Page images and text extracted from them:
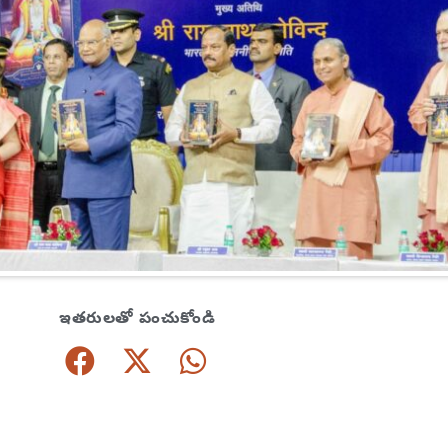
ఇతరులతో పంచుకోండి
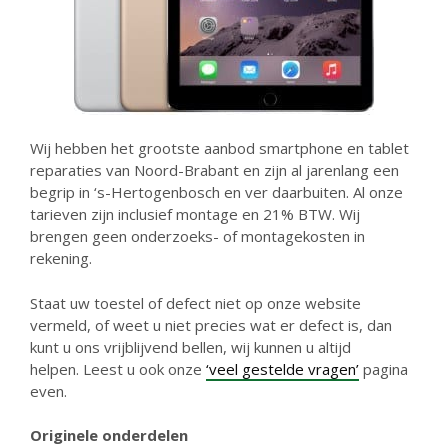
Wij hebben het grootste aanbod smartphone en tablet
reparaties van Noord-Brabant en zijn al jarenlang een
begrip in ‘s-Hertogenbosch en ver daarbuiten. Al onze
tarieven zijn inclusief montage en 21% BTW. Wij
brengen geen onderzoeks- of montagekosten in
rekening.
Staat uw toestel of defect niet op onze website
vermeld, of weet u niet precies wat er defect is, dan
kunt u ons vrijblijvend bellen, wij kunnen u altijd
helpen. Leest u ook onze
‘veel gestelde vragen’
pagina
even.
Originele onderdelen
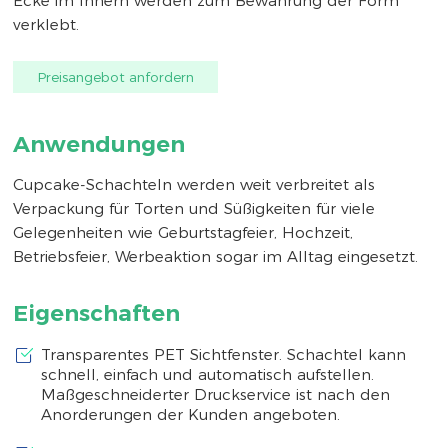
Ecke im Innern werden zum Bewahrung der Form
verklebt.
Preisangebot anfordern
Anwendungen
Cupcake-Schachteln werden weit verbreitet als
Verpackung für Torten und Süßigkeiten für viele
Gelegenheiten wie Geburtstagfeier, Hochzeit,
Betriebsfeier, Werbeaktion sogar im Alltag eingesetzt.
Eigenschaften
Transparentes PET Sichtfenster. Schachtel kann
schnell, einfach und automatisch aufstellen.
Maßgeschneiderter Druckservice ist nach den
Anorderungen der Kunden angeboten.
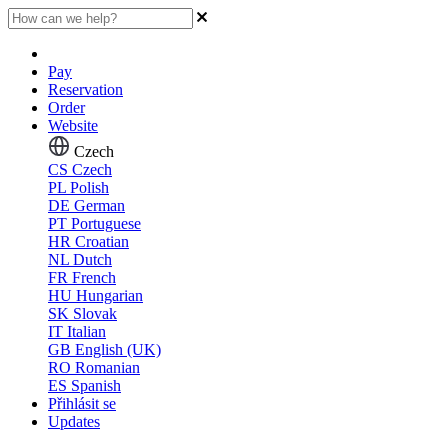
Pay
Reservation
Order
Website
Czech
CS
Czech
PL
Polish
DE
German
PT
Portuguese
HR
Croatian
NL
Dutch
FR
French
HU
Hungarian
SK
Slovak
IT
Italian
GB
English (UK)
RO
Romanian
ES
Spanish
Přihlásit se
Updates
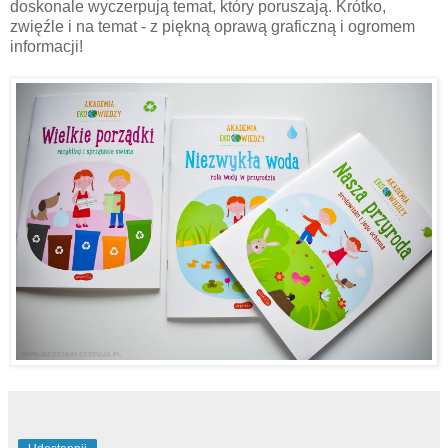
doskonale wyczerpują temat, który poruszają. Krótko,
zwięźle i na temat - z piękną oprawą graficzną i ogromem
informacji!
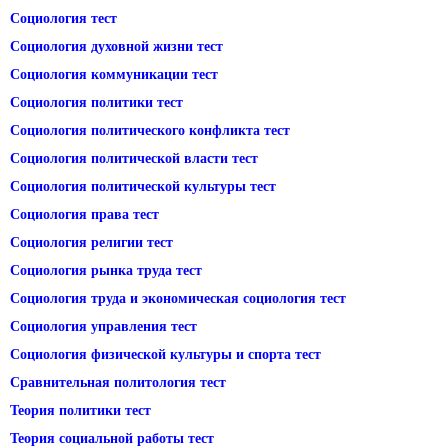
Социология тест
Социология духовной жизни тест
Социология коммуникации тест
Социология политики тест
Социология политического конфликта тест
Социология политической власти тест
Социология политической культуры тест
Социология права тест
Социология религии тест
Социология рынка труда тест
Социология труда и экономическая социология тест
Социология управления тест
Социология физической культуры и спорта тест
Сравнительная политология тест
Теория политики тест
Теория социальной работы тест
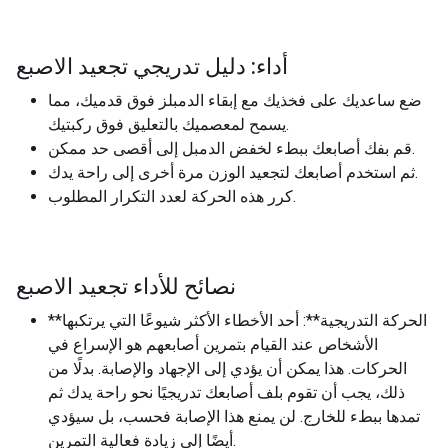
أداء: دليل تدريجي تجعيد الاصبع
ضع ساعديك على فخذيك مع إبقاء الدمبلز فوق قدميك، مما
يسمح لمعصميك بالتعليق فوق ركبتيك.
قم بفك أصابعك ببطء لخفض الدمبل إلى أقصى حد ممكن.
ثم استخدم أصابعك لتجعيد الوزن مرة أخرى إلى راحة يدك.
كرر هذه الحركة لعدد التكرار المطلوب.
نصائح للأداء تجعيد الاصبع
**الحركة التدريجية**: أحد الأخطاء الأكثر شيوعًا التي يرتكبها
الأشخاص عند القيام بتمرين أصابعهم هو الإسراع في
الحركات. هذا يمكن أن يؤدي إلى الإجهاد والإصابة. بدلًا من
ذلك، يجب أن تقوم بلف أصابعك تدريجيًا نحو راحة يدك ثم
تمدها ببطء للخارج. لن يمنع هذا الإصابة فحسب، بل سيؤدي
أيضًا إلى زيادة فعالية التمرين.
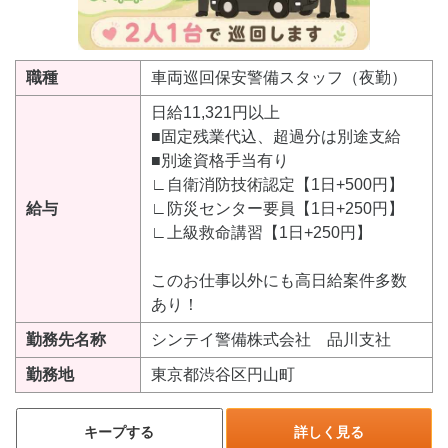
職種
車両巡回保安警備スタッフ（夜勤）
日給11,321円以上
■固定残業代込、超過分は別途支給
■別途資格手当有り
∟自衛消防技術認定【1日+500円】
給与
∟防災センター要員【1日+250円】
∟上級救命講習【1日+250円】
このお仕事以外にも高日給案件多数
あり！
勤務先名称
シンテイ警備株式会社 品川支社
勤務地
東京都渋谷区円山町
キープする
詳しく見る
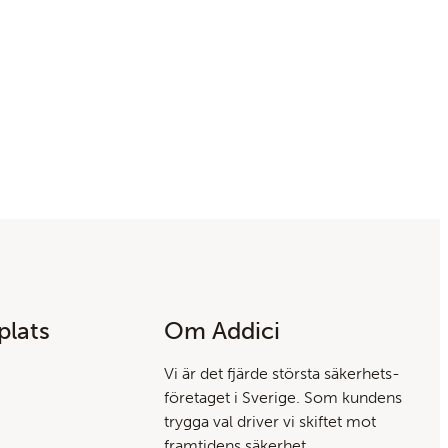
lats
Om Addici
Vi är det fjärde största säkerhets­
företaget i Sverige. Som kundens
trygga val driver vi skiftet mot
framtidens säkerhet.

*EXERCISE INSTRUCTIONS:*
Turn the data from the line with "Ecke im Innern werden zum Bewahrung der Form" up to and including the line with "informacji!" into a numbered list, skipping blank lines. Leave the pictures out of the answer.

*EXPECTED ANSWER:*
1. Ecke im Innern werden zum Bewahrung der Form
2. verklebt.
3. Preisangebot anfordern
4. Anwendungen
5. Cupcake-Schachteln werden weit verbreitet als
6. Verpackung für Torten und Süßigkeiten für viele
7. Gelegenheiten wie Geburtstagfeier, Hochzeit,
8. Betriebsfeier, Werbeaktion sogar im Alltag eingesetzt.
9. Eigenschaften
10. Transparentes PET Sichtfenster. Schachtel kann
11. schnell, einfach und automatisch aufstellen.
12. Maßgeschneiderter Druckservice ist nach den
13. Anorderungen der Kunden angeboten.
14. Pay
15. Reservation
16. Order
17. Website
18. Czech
19. CS
20. Czech
21. PL
22. Polish
23. DE
24. German
25. PT
26. Portuguese
27. HR
28. Croatian
29. NL
30. Dutch
31. FR
32. French
33. HU
34. Hungarian
35. SK
36. Slovak
37. IT
38. Italian
39. GB
40. English (UK)
41. RO
42. Romanian
43. ES
44. Spanish
45. Přihlásit se
46. Updates
47. doskonale wyczerpują temat, który poruszają. Krótko,
48. zwięźle i na temat - z piękną oprawą graficzną i ogromem
49. informacji!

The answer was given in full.